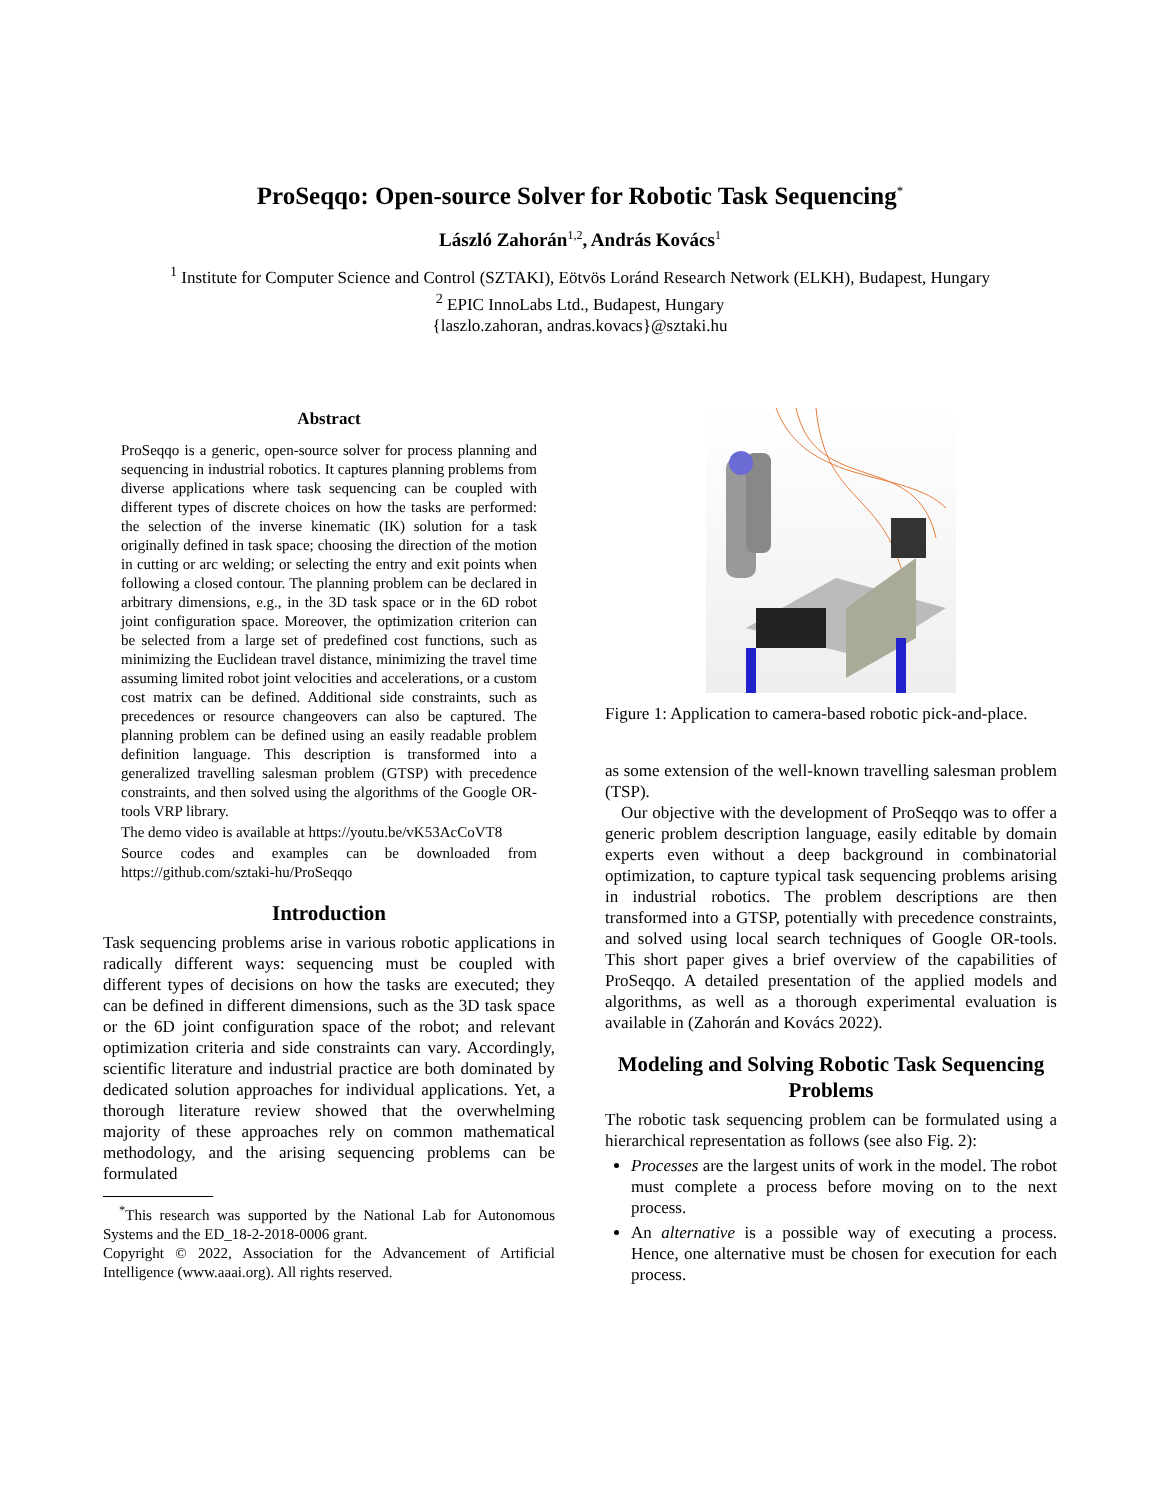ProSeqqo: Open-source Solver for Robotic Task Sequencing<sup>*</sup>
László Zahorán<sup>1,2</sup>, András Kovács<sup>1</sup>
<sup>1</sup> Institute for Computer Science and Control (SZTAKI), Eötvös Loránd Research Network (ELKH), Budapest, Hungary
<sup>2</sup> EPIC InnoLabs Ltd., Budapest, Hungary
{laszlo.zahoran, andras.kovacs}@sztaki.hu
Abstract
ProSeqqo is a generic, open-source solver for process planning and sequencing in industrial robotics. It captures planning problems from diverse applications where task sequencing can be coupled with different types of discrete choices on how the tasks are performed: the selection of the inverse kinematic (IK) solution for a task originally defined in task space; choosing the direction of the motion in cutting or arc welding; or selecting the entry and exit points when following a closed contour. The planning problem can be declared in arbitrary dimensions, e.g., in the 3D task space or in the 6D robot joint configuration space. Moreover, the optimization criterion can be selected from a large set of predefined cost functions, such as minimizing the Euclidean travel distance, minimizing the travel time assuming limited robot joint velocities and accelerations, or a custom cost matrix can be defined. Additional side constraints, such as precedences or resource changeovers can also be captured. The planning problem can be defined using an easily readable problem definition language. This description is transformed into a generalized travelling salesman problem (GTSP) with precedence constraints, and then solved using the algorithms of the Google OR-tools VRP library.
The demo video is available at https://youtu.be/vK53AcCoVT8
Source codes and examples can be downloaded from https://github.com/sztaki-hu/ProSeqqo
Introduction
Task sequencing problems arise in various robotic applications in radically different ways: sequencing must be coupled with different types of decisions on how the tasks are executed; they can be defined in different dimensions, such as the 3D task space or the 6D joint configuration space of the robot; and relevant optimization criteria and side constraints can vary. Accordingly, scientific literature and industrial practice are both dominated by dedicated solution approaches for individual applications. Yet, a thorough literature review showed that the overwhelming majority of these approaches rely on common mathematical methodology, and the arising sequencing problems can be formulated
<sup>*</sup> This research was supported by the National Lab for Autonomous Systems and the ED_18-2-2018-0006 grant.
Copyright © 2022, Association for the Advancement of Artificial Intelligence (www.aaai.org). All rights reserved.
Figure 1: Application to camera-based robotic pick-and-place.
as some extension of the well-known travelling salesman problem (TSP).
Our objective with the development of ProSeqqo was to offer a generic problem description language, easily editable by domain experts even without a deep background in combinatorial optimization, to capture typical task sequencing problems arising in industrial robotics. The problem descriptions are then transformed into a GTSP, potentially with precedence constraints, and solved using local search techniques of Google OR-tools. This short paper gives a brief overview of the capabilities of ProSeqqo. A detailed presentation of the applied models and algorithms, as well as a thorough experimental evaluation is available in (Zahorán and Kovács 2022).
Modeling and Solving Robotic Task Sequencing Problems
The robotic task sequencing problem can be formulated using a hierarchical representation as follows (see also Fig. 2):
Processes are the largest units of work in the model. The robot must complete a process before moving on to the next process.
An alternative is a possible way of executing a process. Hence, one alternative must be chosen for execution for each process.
━━━━━━━━━━━━━━━━
## Required work
Lines of the material that hold the word "https" should be counted, and the number alone given.

## Answer to this exercise
2